= ACTIVITY =
Return exactly the lines of the records below, starting at the line that contains "た。東洋医学、漢方のアプローチとは全く異なるわけです。西洋医" and ending at the line that contains "なっただけでは文脈が立ち上がりません。活用できる意味を作り出", with both of those lines kept.

[TASK INPUT]

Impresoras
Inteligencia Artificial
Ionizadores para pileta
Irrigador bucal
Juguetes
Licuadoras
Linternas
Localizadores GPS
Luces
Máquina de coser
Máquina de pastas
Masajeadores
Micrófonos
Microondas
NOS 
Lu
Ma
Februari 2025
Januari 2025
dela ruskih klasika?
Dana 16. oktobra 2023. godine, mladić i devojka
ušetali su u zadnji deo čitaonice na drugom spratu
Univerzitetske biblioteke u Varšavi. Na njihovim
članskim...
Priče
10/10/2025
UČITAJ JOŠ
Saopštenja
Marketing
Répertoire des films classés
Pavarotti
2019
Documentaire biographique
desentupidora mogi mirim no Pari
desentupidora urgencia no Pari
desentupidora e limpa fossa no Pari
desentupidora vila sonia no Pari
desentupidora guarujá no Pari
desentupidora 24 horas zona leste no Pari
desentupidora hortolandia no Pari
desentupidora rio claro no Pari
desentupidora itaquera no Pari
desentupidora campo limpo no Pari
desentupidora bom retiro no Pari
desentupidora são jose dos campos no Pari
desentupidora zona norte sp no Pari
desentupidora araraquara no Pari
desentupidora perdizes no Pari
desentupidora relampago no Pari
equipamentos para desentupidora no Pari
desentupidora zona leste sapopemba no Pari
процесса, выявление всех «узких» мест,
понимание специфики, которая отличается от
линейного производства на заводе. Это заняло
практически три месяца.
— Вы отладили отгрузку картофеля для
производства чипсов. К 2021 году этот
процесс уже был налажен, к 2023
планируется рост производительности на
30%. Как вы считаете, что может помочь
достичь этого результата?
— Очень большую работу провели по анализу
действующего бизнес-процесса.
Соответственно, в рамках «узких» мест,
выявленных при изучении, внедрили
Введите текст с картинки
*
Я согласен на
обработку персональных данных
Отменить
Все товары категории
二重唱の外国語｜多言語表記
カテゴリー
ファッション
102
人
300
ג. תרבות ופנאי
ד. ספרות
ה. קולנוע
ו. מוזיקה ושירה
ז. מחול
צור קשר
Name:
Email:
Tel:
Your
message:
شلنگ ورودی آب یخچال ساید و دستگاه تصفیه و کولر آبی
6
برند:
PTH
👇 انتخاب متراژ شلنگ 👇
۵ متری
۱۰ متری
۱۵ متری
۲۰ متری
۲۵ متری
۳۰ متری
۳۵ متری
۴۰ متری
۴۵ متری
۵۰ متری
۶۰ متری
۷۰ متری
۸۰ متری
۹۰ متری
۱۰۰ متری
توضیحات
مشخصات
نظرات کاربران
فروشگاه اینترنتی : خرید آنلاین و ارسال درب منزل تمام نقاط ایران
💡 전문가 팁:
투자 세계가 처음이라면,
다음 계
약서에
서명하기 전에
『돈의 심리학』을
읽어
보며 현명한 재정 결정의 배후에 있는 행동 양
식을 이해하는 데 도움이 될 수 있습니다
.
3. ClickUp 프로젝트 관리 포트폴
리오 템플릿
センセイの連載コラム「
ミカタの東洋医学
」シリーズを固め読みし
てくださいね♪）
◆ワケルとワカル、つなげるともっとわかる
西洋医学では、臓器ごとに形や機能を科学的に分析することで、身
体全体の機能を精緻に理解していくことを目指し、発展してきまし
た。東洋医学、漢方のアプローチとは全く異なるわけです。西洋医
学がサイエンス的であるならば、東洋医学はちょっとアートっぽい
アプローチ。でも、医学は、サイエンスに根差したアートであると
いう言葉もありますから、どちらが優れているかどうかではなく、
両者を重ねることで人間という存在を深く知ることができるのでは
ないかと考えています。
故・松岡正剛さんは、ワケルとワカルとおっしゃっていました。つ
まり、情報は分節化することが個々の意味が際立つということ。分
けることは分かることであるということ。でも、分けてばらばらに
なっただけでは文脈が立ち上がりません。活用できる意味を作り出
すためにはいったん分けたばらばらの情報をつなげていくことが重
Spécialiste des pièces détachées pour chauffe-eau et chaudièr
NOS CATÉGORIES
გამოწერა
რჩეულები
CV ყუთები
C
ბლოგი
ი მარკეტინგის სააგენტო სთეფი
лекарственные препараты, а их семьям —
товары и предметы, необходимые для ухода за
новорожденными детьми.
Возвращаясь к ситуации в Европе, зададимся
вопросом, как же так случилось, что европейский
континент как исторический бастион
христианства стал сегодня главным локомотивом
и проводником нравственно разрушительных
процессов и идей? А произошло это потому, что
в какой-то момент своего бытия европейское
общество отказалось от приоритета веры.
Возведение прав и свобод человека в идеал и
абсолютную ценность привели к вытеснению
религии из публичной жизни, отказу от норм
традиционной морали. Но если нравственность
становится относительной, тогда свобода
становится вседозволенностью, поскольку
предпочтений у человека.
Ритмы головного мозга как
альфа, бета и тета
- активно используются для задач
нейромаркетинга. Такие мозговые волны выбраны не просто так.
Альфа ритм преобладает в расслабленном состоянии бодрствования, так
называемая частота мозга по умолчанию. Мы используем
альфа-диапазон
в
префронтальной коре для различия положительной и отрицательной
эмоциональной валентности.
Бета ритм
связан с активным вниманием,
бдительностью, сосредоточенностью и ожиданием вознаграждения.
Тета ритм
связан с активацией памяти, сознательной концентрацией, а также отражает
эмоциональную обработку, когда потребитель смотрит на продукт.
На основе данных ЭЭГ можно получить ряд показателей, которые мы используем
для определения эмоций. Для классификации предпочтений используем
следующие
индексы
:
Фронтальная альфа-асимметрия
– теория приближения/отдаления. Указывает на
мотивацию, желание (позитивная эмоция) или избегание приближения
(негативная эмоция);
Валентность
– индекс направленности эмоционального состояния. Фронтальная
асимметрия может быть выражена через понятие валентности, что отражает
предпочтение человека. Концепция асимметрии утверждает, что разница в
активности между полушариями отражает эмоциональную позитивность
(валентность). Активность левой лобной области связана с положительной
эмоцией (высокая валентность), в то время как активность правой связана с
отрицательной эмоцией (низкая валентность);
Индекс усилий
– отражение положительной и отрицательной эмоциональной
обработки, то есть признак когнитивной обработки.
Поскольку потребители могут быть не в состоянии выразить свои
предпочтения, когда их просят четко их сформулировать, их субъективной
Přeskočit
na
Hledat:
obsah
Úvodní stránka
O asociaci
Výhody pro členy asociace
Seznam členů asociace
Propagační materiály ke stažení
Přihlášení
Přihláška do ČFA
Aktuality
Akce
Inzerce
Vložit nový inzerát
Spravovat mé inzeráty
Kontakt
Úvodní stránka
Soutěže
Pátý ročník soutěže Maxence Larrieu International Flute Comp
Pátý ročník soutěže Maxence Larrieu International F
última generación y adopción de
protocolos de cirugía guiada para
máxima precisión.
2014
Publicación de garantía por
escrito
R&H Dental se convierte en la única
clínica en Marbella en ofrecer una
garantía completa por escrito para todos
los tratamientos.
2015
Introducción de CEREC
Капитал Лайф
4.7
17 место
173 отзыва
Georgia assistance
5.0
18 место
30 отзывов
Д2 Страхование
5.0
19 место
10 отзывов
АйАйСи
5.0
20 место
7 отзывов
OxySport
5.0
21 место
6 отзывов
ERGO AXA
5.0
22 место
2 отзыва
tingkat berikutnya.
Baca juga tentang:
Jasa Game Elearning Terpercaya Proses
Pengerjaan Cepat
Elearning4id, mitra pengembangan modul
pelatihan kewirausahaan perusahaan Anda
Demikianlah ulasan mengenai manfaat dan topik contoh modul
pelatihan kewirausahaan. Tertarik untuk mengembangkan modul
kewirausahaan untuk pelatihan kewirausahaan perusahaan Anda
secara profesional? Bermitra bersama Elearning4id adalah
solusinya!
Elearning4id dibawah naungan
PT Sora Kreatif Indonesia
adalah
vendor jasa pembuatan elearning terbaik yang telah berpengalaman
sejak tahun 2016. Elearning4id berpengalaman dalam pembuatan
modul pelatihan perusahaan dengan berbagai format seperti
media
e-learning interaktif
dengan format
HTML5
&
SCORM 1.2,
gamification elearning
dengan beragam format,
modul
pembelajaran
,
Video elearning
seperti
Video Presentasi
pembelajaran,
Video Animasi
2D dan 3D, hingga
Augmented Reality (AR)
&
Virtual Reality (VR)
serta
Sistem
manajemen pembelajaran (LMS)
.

[/TASK INPUT]

= RESPONSE BOX =
た。東洋医学、漢方のアプローチとは全く異なるわけです。西洋医
学がサイエンス的であるならば、東洋医学はちょっとアートっぽい
アプローチ。でも、医学は、サイエンスに根差したアートであると
いう言葉もありますから、どちらが優れているかどうかではなく、
両者を重ねることで人間という存在を深く知ることができるのでは
ないかと考えています。
故・松岡正剛さんは、ワケルとワカルとおっしゃっていました。つ
まり、情報は分節化することが個々の意味が際立つということ。分
けることは分かることであるということ。でも、分けてばらばらに
なっただけでは文脈が立ち上がりません。活用できる意味を作り出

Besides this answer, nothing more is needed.